Lo que me ha enseñado el tiempo es que nunca más quiero volver a casarme.
Con los años, he comprendido que he sido la madre perfecta durante toda mi vida: atenta, cariñosa, sin malos hábitos, alguien en quien mis hijos podían confiar en cualquier momento. Tengo tres hijos: dos hijos y una hija, a quienes he criado con amor y dedicación. Al más pequeño, Alejandro, lo tuve a los 37 años, y hay una gran diferencia de edad entre él y sus hermanos mayores. Siempre fui su apoyo, su roca, pero al mirar atrás, veo lo poco que me dejé a mí misma.

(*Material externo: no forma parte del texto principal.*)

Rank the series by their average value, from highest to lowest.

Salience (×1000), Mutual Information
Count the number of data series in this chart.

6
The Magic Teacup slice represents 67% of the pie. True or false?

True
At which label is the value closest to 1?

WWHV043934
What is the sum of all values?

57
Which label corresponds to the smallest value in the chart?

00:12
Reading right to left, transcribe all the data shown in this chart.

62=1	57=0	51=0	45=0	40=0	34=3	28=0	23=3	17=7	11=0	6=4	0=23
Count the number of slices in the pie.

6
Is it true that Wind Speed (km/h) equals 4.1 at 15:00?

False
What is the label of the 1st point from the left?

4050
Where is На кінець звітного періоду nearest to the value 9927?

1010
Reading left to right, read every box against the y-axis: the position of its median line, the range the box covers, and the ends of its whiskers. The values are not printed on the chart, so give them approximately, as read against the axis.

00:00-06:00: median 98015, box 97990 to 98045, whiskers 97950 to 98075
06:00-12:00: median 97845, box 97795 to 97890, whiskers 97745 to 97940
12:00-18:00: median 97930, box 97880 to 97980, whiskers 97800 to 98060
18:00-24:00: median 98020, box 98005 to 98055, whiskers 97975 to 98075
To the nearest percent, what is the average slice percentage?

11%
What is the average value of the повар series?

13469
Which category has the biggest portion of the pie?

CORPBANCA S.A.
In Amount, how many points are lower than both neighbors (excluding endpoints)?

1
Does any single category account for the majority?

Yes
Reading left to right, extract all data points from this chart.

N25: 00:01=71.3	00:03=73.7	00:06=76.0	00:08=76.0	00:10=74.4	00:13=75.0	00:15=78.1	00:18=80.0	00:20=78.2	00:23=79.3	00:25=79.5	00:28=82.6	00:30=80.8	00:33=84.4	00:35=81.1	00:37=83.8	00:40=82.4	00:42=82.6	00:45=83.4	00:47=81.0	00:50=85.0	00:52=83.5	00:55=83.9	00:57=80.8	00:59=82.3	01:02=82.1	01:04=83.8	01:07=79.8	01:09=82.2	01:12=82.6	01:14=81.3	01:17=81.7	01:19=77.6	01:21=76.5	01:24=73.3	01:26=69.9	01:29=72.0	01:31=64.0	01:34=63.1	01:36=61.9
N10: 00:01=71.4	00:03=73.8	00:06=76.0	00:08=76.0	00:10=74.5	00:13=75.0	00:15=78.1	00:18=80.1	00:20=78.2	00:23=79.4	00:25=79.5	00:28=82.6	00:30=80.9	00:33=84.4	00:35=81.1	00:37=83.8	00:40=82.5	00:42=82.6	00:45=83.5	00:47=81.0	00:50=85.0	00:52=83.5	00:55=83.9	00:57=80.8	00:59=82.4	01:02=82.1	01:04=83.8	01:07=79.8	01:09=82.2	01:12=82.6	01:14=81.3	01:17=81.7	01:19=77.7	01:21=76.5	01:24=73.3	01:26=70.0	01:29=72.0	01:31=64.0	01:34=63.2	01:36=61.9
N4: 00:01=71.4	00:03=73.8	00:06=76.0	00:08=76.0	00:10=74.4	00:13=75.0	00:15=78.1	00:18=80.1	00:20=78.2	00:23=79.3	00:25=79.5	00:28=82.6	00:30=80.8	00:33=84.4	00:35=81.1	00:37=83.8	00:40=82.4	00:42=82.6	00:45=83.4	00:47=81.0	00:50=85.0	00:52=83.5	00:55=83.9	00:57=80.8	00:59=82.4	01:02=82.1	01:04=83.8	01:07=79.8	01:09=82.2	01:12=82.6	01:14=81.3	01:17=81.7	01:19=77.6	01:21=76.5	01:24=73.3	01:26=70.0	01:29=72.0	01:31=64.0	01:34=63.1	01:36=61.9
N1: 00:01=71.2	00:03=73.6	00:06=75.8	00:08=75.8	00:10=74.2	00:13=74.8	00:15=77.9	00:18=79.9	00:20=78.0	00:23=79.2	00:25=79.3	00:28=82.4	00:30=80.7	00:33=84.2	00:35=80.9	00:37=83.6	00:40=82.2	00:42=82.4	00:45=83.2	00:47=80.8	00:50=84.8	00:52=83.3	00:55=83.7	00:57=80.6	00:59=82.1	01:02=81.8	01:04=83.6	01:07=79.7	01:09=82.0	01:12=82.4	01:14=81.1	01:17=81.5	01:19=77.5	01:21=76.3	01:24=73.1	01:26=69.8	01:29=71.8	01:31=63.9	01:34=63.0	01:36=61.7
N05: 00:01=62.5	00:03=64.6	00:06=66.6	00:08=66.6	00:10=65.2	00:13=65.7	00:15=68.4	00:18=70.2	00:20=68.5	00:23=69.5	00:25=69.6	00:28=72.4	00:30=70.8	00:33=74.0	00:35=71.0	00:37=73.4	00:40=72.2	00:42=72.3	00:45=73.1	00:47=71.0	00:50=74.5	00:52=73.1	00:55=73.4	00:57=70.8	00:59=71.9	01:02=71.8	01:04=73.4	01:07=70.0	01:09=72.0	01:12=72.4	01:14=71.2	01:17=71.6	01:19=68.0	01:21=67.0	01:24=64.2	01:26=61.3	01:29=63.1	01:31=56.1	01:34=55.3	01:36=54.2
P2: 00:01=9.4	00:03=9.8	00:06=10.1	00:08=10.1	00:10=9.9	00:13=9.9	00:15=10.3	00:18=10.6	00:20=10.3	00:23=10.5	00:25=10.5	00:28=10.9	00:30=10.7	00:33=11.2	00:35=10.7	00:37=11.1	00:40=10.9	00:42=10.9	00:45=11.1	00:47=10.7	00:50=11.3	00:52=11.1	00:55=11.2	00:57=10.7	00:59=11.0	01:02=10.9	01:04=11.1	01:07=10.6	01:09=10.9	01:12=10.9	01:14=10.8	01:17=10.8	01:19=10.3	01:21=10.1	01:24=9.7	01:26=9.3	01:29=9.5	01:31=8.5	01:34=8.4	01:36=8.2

Mi vida ha estado llena de trabajo arduo. Trabajé incansablemente, sosteniendo a la familia, pero gastando casi nada en mí. Todo iba para los niños, el hogar, para hacerlos sentir cómodos. Nunca viajé, no descansaba, no me consentía, aunque en el fondo de mi corazón lo deseaba. Antes de casarme era diferente: libre, despreocupada, iba a la costa o a las montañas, donde mi alma me llevara. Después me casé con Nicolás. No era un mal hombre: no bebía, no fumaba, cuidaba de la casa como sabía. Sin embargo, su desorden me volvía loca: las cosas por todos lados y el caos se convirtieron en parte de nuestra vida. A los 55 años, cuando los hijos crecieron y se marcharon, me miré a mí misma y supe que no podía continuar.
Vivíamos en una casa espaciosa cerca de Madrid, pero esa casa hace mucho dejó de ser mía. Nicolás desarrolló un caro pasatiempo: la caza. Tres perros de caza de raza, un arsenal de armas, cobertizos llenos de equipamiento, todo consumía su tiempo y dinero. ¿Y yo? Ni siquiera podía tener un gato, porque él los detestaba. Muchas de las cosas que me gustaban, a él solo le provocaban irritación. Mis sueños, mis pequeñas alegrías, se sofocaban bajo su indiferencia.
Hace seis años, en septiembre, me jubilé, pero seguí trabajando, la costumbre de tener todo bajo control me mantenía. Ya como jubilada, tomé la decisión. Le propuse a Nicolás el divorcio con una condición: le dejaba nuestra casa de tres habitaciones, el garaje, el coche, todo el mobiliario, sus perros y armas, a cambio solo pedía un piso de dos habitaciones para mí. Él aceptó sin discutir; para entonces nuestro vínculo estaba completamente desgastado. Los hijos se habían ido, la casa estaba vacía, y me cansé de vivir para él, de disolverme en su vida, sin recibir nada a cambio.
En noviembre, hace dos años, me mudé a mi nuevo piso en el centro de la ciudad, con una bolsa desgastada en la mano, hacia paredes vacías, donde no quedaba rastro del pasado. Y ¿sabéis qué? ¡Era feliz hasta las lágrimas, hasta sentir un temblor en el pecho! Por primera vez en décadas, respiré profundamente. Empecé a instalarme poco a poco: cambié las tuberías, puse nuevas ventanas, renové las puertas. Cada clavo que clavaba era mi pequeño triunfo.
Nos divorciamos oficialmente, y desde entonces mi vida adquirió color. Ahora, cada año voy al Mediterráneo, escucho música en vivo en conciertos, me voy de viaje, tal como soñaba en mi juventud. Tengo dos gatos peludos y orgullosos, mis fieles compañeros. Con los hijos tengo una relación maravillosa: se alegran por mí, me llaman, vienen de visita. Y ahora, a mis casi 62 años, me siento tan ligera y tranquila que no temo decirlo: estos son los años más felices de mi vida. No quiero cambiar nada, no quiero perder esta libertad.
¿Volver a casarme? Nunca. He dado demasiado: años, fuerzas, sueños, para atarme de nuevo con lazos que podrían convertirse en cadenas. Pronto cumpliré 62 años, y solo rezo por una cosa: no apagarse mañana, disfrutar de este nuevo, mi mundo, por muchos años más. Esta es mi historia, la historia de una mujer que finalmente se encontró a sí misma después de décadas de sacrificios. Y no voy a ceder esta felicidad a nadie.